**Task inputs**
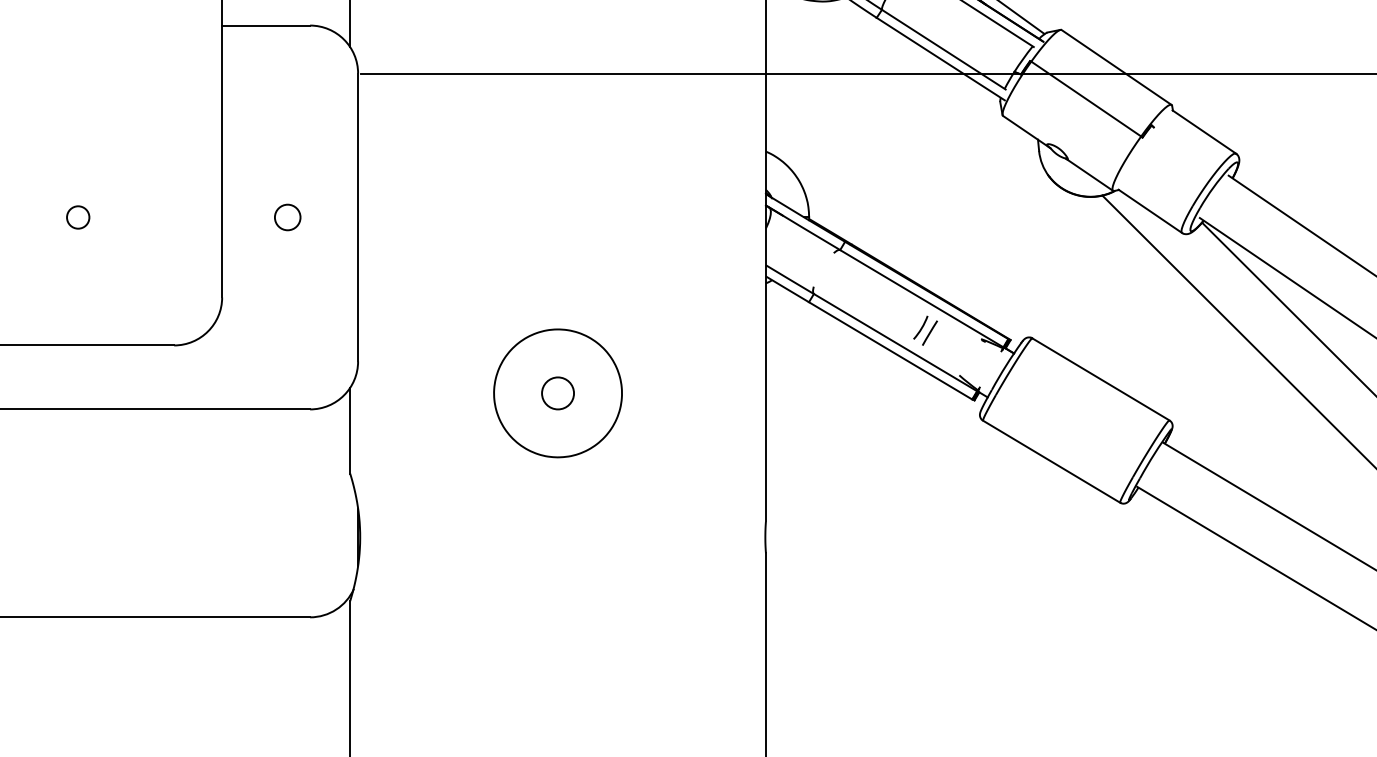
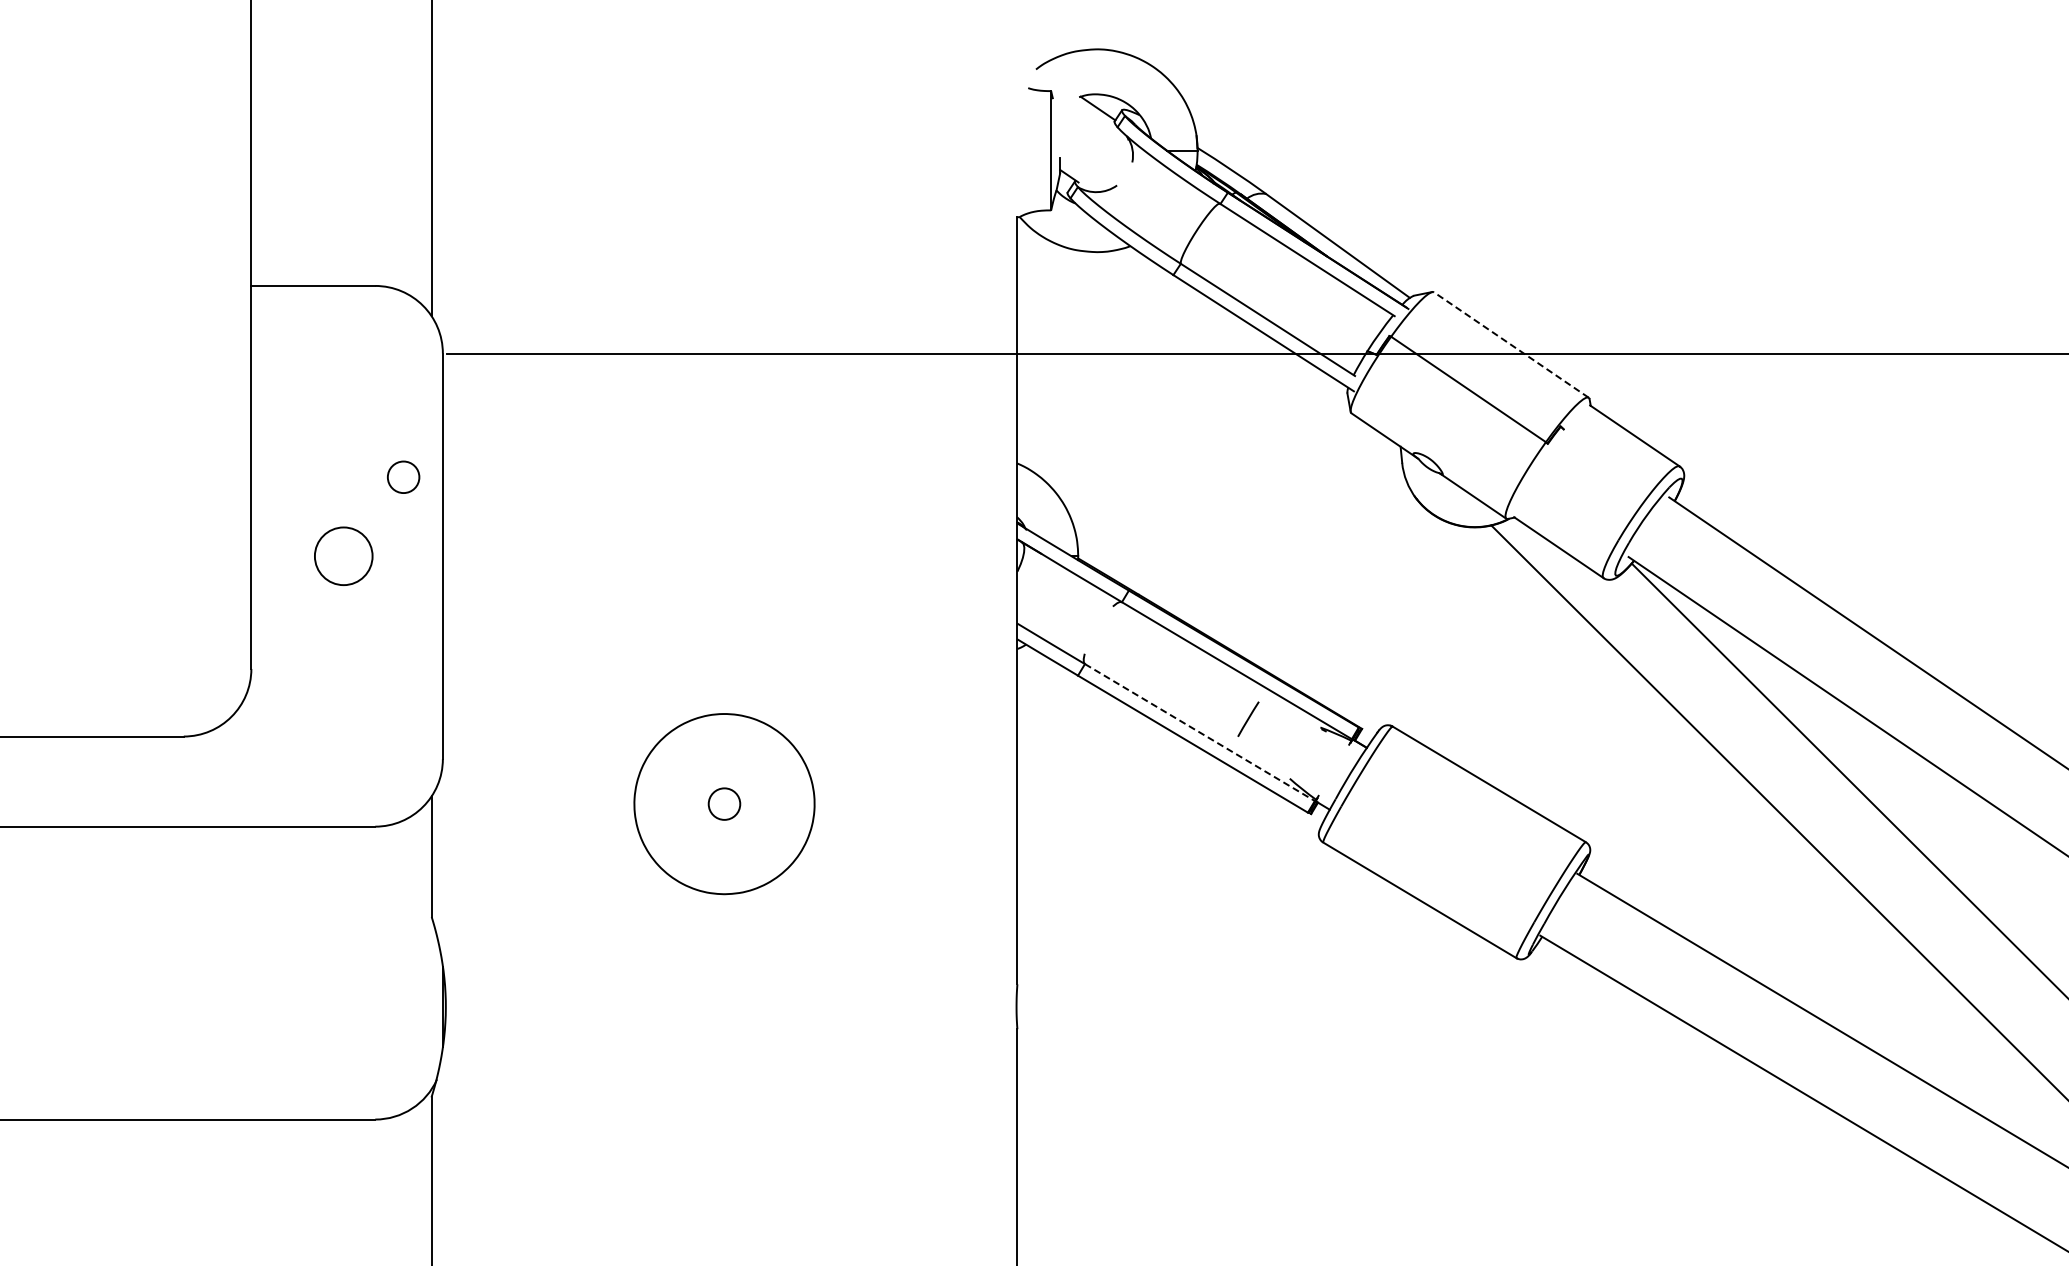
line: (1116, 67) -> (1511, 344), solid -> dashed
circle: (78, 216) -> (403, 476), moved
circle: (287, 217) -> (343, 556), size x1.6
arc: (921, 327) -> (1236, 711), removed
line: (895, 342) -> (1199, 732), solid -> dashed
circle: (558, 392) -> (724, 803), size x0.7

**Directive**
Your answer must be the number of lines above that contain the word "solid", stated alone.

**Solution below**
2